Wholesomeness needn't be boring in a young actress. Consider Mandy Moore, whose virginal eagerness is lit by a spark of inquiring delight; she's clean without being squeaky.
Hilary Duff, on the other hand, with her blond Barbie bangs, sugary princess voice, and coyly batting daddy's-girl eyelashes, is like a product of the Britney/Olsens teenbot assembly line, and so the scrubbed earnestness she displays in a movie like Raise Your Voice seems less a personality than a plea for attention. She's as emotionally dynamic as an Oreo cookie a programmed flirt on the outside who's all sweetness and light on the inside. She makes me long for the comparatively Dostoyevskian depths of Sandra Dee.
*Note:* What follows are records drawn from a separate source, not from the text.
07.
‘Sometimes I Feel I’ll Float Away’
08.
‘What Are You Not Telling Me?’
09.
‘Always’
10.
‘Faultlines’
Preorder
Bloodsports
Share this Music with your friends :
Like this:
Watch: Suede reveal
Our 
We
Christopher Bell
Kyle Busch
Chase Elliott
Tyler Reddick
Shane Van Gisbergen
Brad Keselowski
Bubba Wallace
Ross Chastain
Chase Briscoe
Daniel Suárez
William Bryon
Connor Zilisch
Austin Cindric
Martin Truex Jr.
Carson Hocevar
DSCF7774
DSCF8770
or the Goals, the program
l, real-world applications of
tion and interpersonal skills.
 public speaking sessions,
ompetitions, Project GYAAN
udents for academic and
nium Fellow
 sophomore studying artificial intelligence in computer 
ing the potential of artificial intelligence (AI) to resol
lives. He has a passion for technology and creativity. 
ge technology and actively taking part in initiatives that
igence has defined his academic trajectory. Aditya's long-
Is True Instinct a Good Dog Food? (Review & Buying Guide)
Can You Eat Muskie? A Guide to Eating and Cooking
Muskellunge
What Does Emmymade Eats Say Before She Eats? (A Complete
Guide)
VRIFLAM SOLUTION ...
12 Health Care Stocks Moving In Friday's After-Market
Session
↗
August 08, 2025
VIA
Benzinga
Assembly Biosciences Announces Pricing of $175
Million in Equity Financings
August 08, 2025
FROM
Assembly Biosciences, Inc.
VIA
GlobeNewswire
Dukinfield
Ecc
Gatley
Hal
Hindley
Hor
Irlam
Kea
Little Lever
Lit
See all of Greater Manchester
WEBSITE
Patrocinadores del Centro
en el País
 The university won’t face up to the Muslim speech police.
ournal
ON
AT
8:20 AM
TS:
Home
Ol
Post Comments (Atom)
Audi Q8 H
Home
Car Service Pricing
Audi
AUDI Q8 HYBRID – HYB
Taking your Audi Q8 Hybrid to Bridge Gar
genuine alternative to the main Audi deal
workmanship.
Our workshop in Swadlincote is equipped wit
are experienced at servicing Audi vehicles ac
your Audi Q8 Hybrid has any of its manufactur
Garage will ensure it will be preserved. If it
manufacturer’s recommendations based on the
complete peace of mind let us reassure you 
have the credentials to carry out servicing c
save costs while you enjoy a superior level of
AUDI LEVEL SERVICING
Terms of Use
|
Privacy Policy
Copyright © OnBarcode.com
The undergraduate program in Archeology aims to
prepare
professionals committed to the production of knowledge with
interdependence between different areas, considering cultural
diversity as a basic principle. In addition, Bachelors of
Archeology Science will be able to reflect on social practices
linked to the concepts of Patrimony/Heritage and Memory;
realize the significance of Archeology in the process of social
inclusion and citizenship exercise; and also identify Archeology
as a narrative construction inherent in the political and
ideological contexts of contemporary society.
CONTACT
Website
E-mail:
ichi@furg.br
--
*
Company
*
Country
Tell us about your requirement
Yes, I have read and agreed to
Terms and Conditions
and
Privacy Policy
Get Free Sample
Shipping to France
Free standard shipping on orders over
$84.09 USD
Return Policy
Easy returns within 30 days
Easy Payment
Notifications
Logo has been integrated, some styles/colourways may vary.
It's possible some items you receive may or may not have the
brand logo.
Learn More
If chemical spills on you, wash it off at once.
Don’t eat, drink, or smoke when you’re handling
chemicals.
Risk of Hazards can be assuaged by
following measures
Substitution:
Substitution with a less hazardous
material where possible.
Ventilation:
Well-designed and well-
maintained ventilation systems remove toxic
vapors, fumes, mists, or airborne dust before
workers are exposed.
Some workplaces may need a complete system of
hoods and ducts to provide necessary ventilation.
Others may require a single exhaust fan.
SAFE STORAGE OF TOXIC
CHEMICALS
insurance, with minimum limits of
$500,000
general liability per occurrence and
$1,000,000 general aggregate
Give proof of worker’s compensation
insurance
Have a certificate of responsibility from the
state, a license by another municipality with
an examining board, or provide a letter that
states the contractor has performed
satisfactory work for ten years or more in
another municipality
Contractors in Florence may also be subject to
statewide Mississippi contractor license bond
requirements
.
In Raise Your Voice, a tween update of Fame, Duff plays a small-town girl with big pipes and bigger dreams who sets off for Los Angeles to attend the highly competitive three-week summer music program at the Bristol-Hillman Conservatory. Looking half as tall as everyone else in the movie (John Corbett, especially, towers over her as a saintly hippie vocal instructor), Duff is the breathy soft-pop angel in a pool of precocious exhibitionists. There's the hip-hop drum-machine geek, the pianist who broods like Morticia Addams, the mean-enough- to-be-head-cheerleader choral tart, and the spiky-haired lyricist (Oliver James) who becomes her collaborator in love. The cheesy unctuousness of Fame is that it passed off high school soap opera as artistic torment. I enjoyed the musical numbers in Raise Your Voice, including Duff's, but the rest of the film is too synthetic to even be called cheese.